[Material to process Boundary: Start]

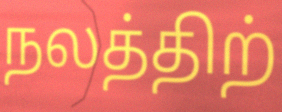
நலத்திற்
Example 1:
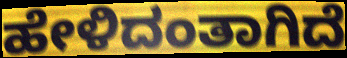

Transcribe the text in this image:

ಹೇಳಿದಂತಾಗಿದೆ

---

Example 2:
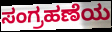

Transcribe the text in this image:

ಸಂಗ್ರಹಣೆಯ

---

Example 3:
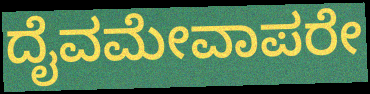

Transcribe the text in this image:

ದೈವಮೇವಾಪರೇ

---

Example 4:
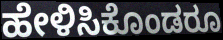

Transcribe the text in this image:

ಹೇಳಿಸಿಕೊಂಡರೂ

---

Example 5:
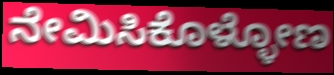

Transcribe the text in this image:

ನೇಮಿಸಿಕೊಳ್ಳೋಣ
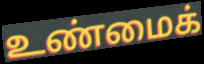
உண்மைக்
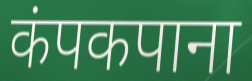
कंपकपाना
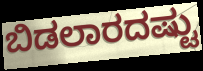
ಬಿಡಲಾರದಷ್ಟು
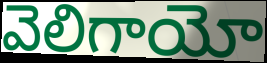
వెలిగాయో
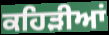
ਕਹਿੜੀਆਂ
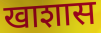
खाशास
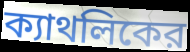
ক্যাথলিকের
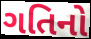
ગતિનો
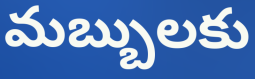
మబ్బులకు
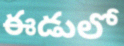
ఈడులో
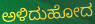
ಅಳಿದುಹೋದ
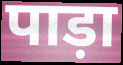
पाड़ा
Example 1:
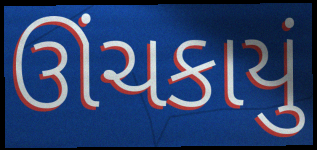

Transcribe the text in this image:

[Material to process Boundary: End]

> Problem:
Write down how many lines in the data contain "Example". Add nothing else.

> Problem solution:
6